Coi terroristi sul gommone, dalla Tunisia alla Sicilia – La scoperta della Guardia di Finanza

Il sodalizio, infatti, aveva programmato (ma non ancora attuato) l’illecito approdo sulle coste trapanesi, tra gli altri, di soggetti pericolosi in corso di individuazione, uno dei quali temeva, oltre che di essere arrestato dalla Polizia tunisina, anche di essere respinto dalle Autorità di Polizia italiane (una volta giunto nel nostro Paese) per “ terrorismo ”.

Le indagini hanno svelato un vero e proprio sistema illecito “transnazionale”, stabilmente operante tra la Tunisia e l’Italia, in cui ogni membro dell’organizzazione rivestiva un ruolo ben preciso occupandosi, a seconda dei casi, del reperimento delle “prenotazioni” dei clandestini e della raccolta degli importi dovuti per il viaggio, della movimentazione e della custodia del contante, del reperimento e dell’approntamento dei natanti utilizzati, della loro conduzione nelle traversate e, infine, del primo collocamento dei clandestini e delle sigarette contrabbandate sulle coste siciliane, in luoghi nella disponibilità dell’organizzazione.

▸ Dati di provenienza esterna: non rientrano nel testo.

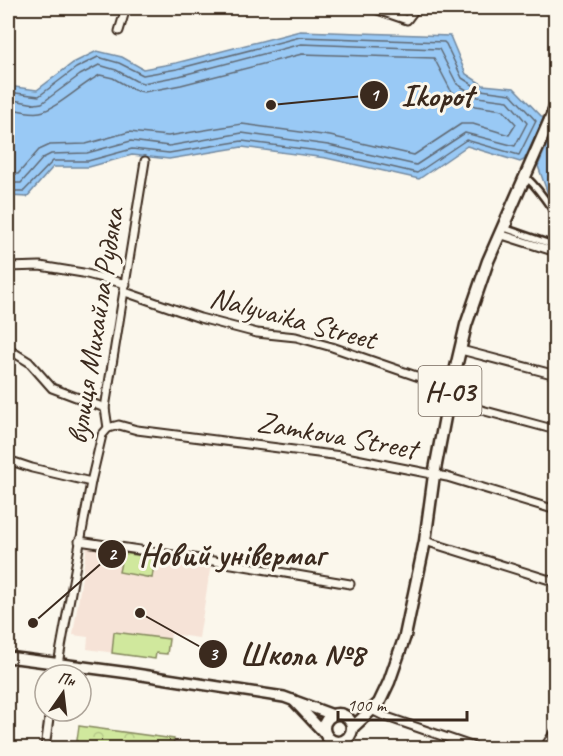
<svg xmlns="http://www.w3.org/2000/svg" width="563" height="756" font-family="Caveat,sans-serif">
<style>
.built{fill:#f6e3d7}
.green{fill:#d0e89d;stroke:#86895e;stroke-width:1.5}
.forest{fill:url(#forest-crowns);stroke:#86895e;stroke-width:1.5}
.water{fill:#99c9f5;stroke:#73899f;stroke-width:1.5}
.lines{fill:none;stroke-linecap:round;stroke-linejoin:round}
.shore{stroke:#616a74;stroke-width:1.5}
.pedestrian-casing{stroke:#3b2a1e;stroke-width:10}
.minor-casing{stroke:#3b2a1e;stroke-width:11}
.secondary-casing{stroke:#3b2a1e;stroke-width:14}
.primary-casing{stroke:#3b2a1e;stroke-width:15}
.pedestrian{stroke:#fbf7ec;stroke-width:5}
.minor{stroke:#fbf7ec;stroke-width:7}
.secondary{stroke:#fbf7ec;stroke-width:9}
.primary{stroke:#fbf7ec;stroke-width:10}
.labels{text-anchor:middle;stroke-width:6;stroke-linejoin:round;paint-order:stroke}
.shield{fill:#fbf7ec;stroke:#75685c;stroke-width:1.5}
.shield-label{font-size:28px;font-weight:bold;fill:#3b2a1e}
.street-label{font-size:30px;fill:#3b2a1e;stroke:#fbf7ec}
.leader{fill:none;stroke:#3b2a1e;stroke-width:2}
.callout-dot{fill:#3b2a1e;stroke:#fbf7ec;stroke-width:2}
.mark-label{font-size:18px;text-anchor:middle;font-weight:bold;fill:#fff}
.callout-label{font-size:32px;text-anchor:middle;font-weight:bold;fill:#3b2a1e;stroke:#fbf7ec;stroke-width:6;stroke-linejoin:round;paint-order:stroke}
</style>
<defs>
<pattern id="forest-crowns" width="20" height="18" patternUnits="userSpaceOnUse" patternTransform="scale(1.5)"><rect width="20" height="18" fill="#d0e89d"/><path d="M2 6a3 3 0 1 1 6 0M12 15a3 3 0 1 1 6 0" fill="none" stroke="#b4c787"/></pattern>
</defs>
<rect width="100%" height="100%" fill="#fbf7ec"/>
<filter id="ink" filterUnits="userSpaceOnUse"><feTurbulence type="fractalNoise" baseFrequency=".0167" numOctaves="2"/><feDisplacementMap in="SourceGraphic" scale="12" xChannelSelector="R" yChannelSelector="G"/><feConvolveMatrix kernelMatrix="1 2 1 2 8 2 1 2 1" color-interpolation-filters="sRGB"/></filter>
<g filter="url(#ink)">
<polygon class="built" points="87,545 211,564 199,638 171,634 168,655 157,653 155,659 87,649 88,637 73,635"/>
<g class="green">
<polygon points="123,553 155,558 152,578 119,572"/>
<polygon points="114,632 169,639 167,654 156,653 155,659 112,653"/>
</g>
<polygon class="forest" points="79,726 174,739 173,748 51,748 52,743 76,747"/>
<g class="water">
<polygon points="300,31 450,36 466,74 483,85 514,88 544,119 524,160 520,162 467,146 419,179 326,158 242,147 169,159 132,155 89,167 53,167 27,197 8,196 8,86 37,90 73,63 97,51 122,57 143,69 176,63"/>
<polygon points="554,128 556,129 555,206 548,194 538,166"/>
</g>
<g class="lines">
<g class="shore">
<polyline points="8,92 39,96 76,68 98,57 119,63 143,75 177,69 300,37 444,42 446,44 462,78 481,90 511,94 536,121 519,155 466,140 417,173 327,152 242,141 169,153 132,149 88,161 53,161 24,191 8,191"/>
<polyline points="8,99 35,104 42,103 80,75 99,65 116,70 136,81 143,83 179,76 301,44 439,49 457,84 478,97 508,101 527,123 515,146 465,133 416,165 328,145 242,133 169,146 131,141 87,153 51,154 43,158 21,183 8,183"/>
<path d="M8,108C18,110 30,114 40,112C55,110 83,83 100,75L113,78L134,90L144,92L181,85L302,54L434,58L451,91L475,106L503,110L516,124L509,135L473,124H461L414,155L330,136L242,124L168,136L129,132L86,144L50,145L39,150L18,174H8"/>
</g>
<defs>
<g id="pedestrian">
<path d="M526,183L528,179C539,189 547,202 556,215"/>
<polyline points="509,224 507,229 556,246"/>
</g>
<g id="minor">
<polyline points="372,8 407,20 416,8"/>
<polyline points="119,31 126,8"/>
<polyline points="499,234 556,252"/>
<polyline points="8,267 40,266 83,273 126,284"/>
<polyline points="125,292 200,318 257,333 296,337 332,347 451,388"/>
<polyline points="8,349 29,362 52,388 105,408"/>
<polyline points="461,350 556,375"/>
<polyline points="448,401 556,430"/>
<polyline points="108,428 119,425 137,430 341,456 447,477 556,510"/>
<polyline points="8,460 32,468 91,482"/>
<polyline points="79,541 220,562 350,584"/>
<polyline points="425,541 556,582"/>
<polyline points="56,675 91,482 102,435 108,428 105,408 145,161"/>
<polyline points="372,710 384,716 477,748"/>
<polyline points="45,748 50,711"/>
<polyline points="544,748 556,730"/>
</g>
<g id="secondary">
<polyline points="8,657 129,673 284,697 333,715"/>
<polyline points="293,700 325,734"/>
</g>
<g id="primary">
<circle cx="338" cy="728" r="14"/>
<polyline points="352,728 379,703 389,682 405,636 425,541 434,475 448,401 466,325 488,261 556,106"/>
</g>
</defs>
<use href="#pedestrian" class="pedestrian-casing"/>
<use href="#minor" class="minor-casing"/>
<use href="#secondary" class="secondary-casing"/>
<use href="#primary" class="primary-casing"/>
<use href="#pedestrian" class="pedestrian"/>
<use href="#minor" class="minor"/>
<use href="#secondary" class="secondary"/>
<use href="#primary" class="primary"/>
</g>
</g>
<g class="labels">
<rect class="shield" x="418.5" y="366" width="63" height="50" rx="4.5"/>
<g class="shield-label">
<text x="450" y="401">Н-03</text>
</g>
<g class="street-label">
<text transform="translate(293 318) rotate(15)" y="10">Nalyvaika Street</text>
<text transform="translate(95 326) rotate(-81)" y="10">вулиця Михайла Рудяка</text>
<text transform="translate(337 435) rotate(10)" y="10">Zamkova Street</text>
</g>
</g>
<path class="leader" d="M271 105L374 95M33 623L112 554M140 613L213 654"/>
<g class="callout-dot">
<circle cx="271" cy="105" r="6"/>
<circle cx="33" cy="623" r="6"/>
<circle cx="140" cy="613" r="6"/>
<circle cx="374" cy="95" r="15"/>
<circle cx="112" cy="554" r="15"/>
<circle cx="213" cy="654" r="15"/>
</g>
<g class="mark-label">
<text x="374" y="101">1</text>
<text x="112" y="560">2</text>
<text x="213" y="660">3</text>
</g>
<g class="callout-label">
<text x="437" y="106">Ikopot</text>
<text x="232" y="565">Новий універмаг</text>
<text x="302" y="665">Школа №8</text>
</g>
<rect width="563" height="756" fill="none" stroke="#fbf7ec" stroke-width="30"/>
<rect x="15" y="15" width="533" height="726" fill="none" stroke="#3b2a1e" stroke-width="2" filter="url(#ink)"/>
<g transform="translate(63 693) rotate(14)"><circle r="28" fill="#fbf7ec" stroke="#aea59a" stroke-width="1.5"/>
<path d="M0-4.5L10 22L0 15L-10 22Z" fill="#3b2a1e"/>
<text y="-9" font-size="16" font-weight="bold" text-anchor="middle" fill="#3b2a1e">Пн</text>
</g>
<path d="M338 711v9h129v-9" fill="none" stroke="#3b2a1e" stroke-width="3"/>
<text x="347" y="711" font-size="18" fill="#3b2a1e" stroke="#fbf7ec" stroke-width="4.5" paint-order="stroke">100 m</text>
</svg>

Nel corso delle investigazioni è stato possibile ricostruire analiticamente l’organizzazione e l’esecuzione di 5 traversate.

In un caso, anche grazie alla stretta cooperazione tra gli investigatori e la componente aeronavale della Guardia di Finanza (Gruppo di Esplorazione Aeromarittima di Messina e Reparto Operativo Aeronavale di Palermo), è stato possibile monitorare in “diretta” lo sbarco sulle coste trapanesi, riuscendo ad intercettare i 14 clandestini sbarcati e a sequestrare oltre un quintale di sigarette di contrabbando.

Sono stati inoltre documentati ulteriori “viaggi” programmati – ma non andati a buon fine per impedimenti derivanti da concomitanti e ordinarie attività di controllo del territorio e in mare svolte dal Corpo – che, se ultimati, avrebbero portato nelle cass e dell’associazione criminale oltre 100.000 euro di guadagni.

Si ritiene ch e le sigarette, per lo più di marche estere (“PINE BLUE” e “BUSINESS ROYALS”), siano state smerciate nei mercati rionali trapanesi e palermitani, al prezzo di non più di 3 euro a pacchetto, con guadagni di oltre 17 mila euro ogni quintale contrabbandato.

Ancora più lucrosa l’attività di favoreggiamento dell’illecito ingresso di soggetti tunisini sul territorio nazionale: ogni clandestino pagava in Tunisia all’organizzazione, per arrivare in Italia, non meno circa 2 – 3.000 euro a viaggiatore.